Avec les objets connectés, les nouvelles technologies de l’information et de la communication, les citoyens seront de plus en plus actifs. Comment voyez-vous évoluer les relations entre les services publics et les citoyens ?
L’intelligence ne doit pas simplement être un apport technologique, mais réellement servir à construire la ville durable et humaine. Elle doit se mettre au service d’une meilleure interactivité entre les citoyens et les services publics. Dans la version 2017 du baromètre, nous allons analyser la part des réseaux sociaux dans l’interaction avec les usagers. Les collectivités en France sont plurielles, les plus grandes d’entre elles ont déjà commencé à travailler sur ces chantiers ; les moyennes et les petites avancent à leur rythme. Nous n’en faisons pas une exigence, mais c’est un critère que nous mesurons parce que nous considérons qu’il a son importance. Aujourd’hui, face à la défiance des citoyens vis-à-vis du monde politique, la meilleure manière de renouer une relation c’est d’apporter un service concret, de faire participer les citoyens à la construction de leur ville et des services dont ils ont besoin.

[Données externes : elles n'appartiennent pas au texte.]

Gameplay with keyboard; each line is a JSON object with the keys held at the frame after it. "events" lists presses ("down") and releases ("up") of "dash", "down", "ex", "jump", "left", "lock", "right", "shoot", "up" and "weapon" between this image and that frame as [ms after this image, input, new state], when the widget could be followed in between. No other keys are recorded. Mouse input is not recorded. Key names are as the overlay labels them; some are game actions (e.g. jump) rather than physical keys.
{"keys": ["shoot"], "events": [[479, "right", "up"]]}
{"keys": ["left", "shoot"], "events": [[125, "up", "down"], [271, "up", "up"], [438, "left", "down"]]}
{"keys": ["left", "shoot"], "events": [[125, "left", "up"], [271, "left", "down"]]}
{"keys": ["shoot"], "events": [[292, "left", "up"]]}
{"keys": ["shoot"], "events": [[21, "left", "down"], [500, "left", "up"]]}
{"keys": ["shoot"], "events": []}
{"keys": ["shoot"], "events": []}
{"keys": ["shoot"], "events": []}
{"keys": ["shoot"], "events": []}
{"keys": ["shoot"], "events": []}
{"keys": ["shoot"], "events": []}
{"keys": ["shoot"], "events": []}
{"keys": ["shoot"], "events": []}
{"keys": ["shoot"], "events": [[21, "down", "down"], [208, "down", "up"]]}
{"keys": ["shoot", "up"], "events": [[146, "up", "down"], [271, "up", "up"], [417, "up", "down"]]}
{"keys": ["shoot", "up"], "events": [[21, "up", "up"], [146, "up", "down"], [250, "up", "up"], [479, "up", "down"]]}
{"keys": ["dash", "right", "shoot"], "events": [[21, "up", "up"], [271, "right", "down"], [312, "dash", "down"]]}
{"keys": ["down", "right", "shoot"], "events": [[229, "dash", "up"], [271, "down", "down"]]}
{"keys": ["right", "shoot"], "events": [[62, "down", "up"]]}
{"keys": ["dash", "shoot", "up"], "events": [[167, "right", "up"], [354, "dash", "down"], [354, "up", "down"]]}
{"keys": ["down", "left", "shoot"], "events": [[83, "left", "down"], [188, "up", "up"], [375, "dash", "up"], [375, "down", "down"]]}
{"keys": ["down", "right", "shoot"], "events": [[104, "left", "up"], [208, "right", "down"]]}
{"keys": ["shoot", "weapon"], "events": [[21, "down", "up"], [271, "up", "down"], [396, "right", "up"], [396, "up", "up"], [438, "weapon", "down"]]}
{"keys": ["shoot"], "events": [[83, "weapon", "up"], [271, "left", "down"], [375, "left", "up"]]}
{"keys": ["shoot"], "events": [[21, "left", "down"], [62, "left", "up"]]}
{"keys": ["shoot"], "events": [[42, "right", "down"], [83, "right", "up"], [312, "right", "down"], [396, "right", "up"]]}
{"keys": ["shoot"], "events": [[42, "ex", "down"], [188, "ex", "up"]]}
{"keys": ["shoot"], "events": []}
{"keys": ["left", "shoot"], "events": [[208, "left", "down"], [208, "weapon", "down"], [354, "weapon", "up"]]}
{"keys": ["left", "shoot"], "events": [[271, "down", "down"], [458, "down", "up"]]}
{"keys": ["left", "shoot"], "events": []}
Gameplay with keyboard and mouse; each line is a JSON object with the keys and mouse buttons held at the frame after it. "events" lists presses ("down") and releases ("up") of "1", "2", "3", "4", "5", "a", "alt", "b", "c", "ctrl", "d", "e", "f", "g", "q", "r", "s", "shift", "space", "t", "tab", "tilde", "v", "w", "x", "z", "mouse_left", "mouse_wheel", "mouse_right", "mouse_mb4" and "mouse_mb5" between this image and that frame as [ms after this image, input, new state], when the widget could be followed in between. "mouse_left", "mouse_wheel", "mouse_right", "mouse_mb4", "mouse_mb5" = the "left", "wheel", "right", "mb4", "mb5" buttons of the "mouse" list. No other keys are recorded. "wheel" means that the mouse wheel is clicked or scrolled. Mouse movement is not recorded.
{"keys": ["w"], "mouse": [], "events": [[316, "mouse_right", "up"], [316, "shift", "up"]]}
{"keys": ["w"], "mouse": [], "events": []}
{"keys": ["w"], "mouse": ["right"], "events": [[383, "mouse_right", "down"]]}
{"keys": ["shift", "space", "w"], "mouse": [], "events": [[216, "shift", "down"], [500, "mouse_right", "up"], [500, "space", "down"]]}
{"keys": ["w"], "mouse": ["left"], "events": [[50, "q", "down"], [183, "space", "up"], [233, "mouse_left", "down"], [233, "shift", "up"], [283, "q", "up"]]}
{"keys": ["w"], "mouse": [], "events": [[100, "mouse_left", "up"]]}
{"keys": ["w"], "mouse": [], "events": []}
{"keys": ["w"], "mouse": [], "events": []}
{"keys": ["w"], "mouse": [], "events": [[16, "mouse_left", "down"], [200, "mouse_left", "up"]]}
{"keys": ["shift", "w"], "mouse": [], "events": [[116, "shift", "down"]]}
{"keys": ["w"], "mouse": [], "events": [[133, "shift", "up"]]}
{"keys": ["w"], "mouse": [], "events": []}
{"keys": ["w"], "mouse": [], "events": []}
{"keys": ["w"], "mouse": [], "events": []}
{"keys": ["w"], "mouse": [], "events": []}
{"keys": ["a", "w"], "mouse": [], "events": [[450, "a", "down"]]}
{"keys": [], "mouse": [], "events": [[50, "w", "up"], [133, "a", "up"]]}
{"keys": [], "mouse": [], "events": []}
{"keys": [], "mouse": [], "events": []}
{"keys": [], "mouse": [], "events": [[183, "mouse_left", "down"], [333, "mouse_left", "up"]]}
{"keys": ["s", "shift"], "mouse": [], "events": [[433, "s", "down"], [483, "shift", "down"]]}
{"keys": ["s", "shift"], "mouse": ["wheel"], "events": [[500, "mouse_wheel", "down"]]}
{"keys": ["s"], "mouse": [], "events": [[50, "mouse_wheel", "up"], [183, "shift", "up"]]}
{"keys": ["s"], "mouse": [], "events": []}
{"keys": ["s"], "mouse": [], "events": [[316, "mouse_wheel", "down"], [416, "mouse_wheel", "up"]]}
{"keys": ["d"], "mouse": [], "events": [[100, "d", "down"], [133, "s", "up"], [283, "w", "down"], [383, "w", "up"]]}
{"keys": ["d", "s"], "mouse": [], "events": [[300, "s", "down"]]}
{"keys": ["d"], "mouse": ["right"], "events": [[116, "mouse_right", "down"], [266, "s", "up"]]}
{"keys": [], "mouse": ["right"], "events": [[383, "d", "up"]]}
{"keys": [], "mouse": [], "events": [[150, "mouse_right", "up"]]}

Quels enjeux la qualité de la relation à l’usager représente-t-elle pour une collectivité ou une administration ?
Le premier enjeu consiste à reconstruire la démocratie citoyenne et pour y parvenir, être à l’écoute des usagers, des habitants et des citoyens est l’un des premiers fondamentaux. Pour bien accueillir, il faut bien écouter. C’est d’ailleurs la raison d’être d’Indiko expérience citoyen, la nouvelle dénomination de notre baromètre Afnor Accueil & Relation aux usagers. La terminologie n’est pas anodine puisque nous allons créer un trophée de la consultation citoyenne. Nous avons souhaité prendre en compte l’aspect plus subjectif de l’accueil en introduisant cette dimension importante qu’est le ressenti, le vécu, l’expérience citoyen. Désormais, le baromètre incite les collectivités à relayer une enquête en ligne pour interroger directement les habitants sur la qualité des services publics sur leur territoire. Un premier prérequis pour améliorer l’accueil et la relation aux habitants.
Le deuxième enjeu est organisationnel. Il est majeur. Avec moins de budget, moins de fonctionnaires, moins de recettes, mais toujours plus d’enjeux en termes d’exigence et d’att ente de nos citoyens, les services au public devront être encore plus performants. Il faudra optimiser les canaux de distribution, certes, mais il va falloir aussi concevoir de nouvelles offres de services, mutualiser, et pourquoi pas recourir au public-privé pour délivrer un service public. Cela suppose de s’interroger sur les missions, le périmètre de prestations de service et la manière dont les collectivités devront distribuer le service. Elles devront se montrer performantes pour rendre le meilleur service possible à l’habitant.